Lei ai suoi figli cosa ha insegnato?
“I miei figli di 15 e 17 anni sono nati e cresciuti a Roma e scendono in Sicilia a trovare i nonni solo per le vacanze ma non per questo sono stati tenuti lontano dal problema mafia. Questo perché Claudio Fava, il figlio di Giuseppe, è un mio amico, presente nella mia vita e che frequenta la mia casa. Loro sanno che suo papà è stato ucciso dalla mafia, la vivono quasi come una cosa familiare. Nel mio soggiorno c’è la locandina dello spettacolo “L’istruttoria di Claudio Fava” con la foto del padre Giuseppe. Grazie al mio lavoro poi, soprattutto quando ho interpretato Ninni Cassarà in “Borsellino”, hanno appreso una storia vera e sono diventati ben coscienti del problema. Prima gli dicevo: beati voi che siete cresciuti in un posto senza mafia. Poi è arrivata mafia capitale ed è finito tutto in caciara, anche se mafia capitale è un’altra cosa rispetto alla mafia siciliana”.
Dopo tanto lavoro e impegno politico, come ti svaghi?

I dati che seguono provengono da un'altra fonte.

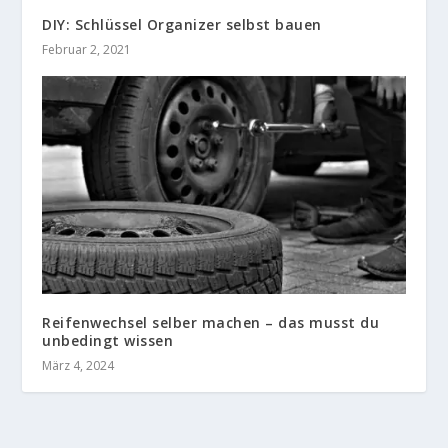
DIY: Schlüssel Organizer selbst bauen
Februar 2, 2021
Reifenwechsel selber machen – das musst du
unbedingt wissen
März 4, 2024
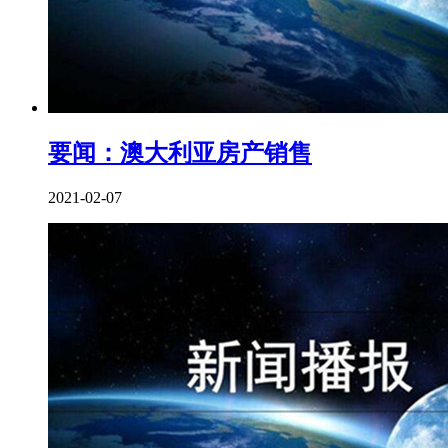
要闻：澳大利亚房产销售
2021-02-07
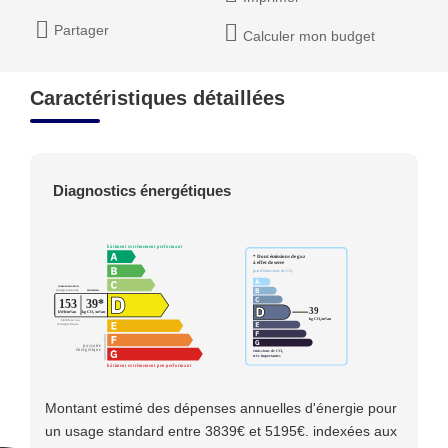
Partager
Calculer mon budget
Caractéristiques détaillées
Diagnostics énergétiques
Montant estimé des dépenses annuelles d'énergie pour
un usage standard entre 3839€ et 5195€. indexées aux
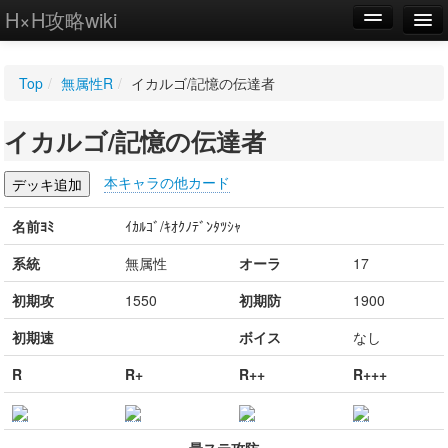
H×H攻略wiki
編集
Top
/
無属性R
/
イカルゴ/記憶の伝達者
新規
イカルゴ/記憶の伝達者
WIKI
設定
本キャラの他カード
名前ﾖﾐ
ｲｶﾙｺﾞ/ｷｵｸﾉﾃﾞﾝﾀﾂｼｬ
系統
無属性
オーラ
17
初期攻
1550
初期防
1900
初期速
ボイス
なし
R
R+
R++
R+++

“Viaggiando. Mi piace tanto anche se lavoro. Una settimana storica ho girato contemporaneamente “Fuoriclasse”, “Boris” e “Squadra Antimafia”. Ho fatto il lunedì Boris a Roma, martedì Fuoriclasse a Torino, Mercoledì Antimafia a Palermo, giovedì e venerdì Boris a Roma e sabato Fuoriclasse a Torino”.
Una tantum si può fare
“Mi è successo moltissime volte! Una volta ho accettato due film contemporaneamente e ho passato cinque giorni in macchina tra Torino e Trieste durante l’alluvione di Vicenza. Ogni notte facevo in macchina 550 chilometri perché non ci sono aerei tra Torino e Trieste e io giravo un giorno con Giulio Base a Torino e il giorno dopo con Margarethe Von Trotta a Trieste. Un’altra volta ero impegnato in Sicilia in una campagna elettorale per la regione siciliana a dove ero assessore designato. Ho preso un aereo da Trapani, ho girato una posa con Edoardo Leo, il giorno dopo ho preso un altro aereo per girare una posa a Belgrado, la mattina dopo ancora Roma per due pose con Edoardo Leo e poi a Torino per un film con la Littizzetto. Amo spostarmi da un luogo bello a un altro bello per fare il lavoro più bello del mondo”.